TBF: Let’s talk about the pending the legislation. Why is it important?
E.M.: In the last legislative session, our wage equity bill was blocked in the Senate Ways and Means Committee. It was a bill requiring individual employers to report their gender and racial wage gaps publicly. The U.K. publishes employers’ wage gaps on a public website. So, we believed, if the U.K. can do it, Massachusetts could, too. It was a naming and shaming proposition opposed by business organizations which blocked the bill in committee. In reviewing the U.K. experience over the years of its public reporting, gender wage gaps have not significantly improved. That prompted me to reconsider the approach with employers.
To me, the issue was: How do you get business support for beginning to think seriously about their wage gaps? And so, over the last six months I’ve been working with AIM [Associated Industries of Massachusetts], the state’s largest business association. I can't speak for them. They will speak for themselves. However, I believe this is legislation they can support. It requires employers to report to the state the EEOC filing they send annually to the federal government. The state will aggregate that data so that what the public sees is the gender and racial representation in hierarchical positions by industry. It will also require employers to disclose pay ranges for positions to job applicants and current employees upon request.
It’s the first step and it’s a modest step. But it’s finally saying, “Let’s think constructively about how employers can learn where they fit and whether their policies for attracting, retaining and promoting employees are competitive within their industry.” Employees can assess where they and their employer fit their industry. Younger workers are now looking around trying to find out who’s the fairest and who gives them the most opportunity to earn.
To me, this is a constructive approach through which advocates and employers can bring some sustained, systematic attention to their wage gaps. Over time, I believe this is the route Congress should take, too, because clearly, blame and shame doesn’t work. So, let’s move thoughtfully ahead, bearing in mind that we have a tight labor market and that Massachusetts is losing employees. I have no doubt that demonstrating progress in reducing racial and gender wage gaps can result in enhanced productivity among all employees, especially women and people of color.
The state of California requires employers to file this EEOC data with them. It is not made public by California, and it is only used for litigation by state prosecutors. So, that’s another punitive move. Otherwise, no other state has anything like this. No other state has even proposed anything like this.
TBF: Are you optimistic about passing this legislation?
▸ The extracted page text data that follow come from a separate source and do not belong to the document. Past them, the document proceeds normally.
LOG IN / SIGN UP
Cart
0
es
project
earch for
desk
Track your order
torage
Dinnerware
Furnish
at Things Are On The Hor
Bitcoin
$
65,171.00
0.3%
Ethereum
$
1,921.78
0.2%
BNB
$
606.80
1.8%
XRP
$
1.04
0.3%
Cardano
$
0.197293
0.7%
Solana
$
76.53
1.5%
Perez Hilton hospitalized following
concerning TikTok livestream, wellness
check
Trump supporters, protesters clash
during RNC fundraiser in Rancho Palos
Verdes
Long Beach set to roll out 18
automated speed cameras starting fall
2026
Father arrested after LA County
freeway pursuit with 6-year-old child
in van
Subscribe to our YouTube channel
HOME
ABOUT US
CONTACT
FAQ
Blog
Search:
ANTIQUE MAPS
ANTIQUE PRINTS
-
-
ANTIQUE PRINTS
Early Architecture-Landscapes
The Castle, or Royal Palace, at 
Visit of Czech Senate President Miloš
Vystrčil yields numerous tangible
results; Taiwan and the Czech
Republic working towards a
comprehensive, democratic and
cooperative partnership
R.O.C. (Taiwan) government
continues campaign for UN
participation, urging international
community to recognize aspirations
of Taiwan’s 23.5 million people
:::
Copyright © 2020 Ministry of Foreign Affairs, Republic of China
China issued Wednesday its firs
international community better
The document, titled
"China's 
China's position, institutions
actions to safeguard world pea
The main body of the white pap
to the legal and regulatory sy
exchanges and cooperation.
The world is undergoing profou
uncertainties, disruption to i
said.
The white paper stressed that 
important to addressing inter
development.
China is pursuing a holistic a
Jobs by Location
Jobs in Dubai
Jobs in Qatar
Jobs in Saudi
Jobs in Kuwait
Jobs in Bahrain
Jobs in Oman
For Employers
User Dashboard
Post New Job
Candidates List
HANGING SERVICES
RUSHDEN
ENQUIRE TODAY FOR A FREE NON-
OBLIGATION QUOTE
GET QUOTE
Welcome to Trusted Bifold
E.M.: I am encouraged, especially because of the Boston Foundation’s commitment to taking on this important issue and working closely with the coalition. We’ve learned from the previous legislative session how to address wage gaps by involving employers as well as employees. As a result, there is momentum. Massachusetts has been a leader in so many arenas, and I believe we can be a national leader in the fight for wage equity now for women and for people of color.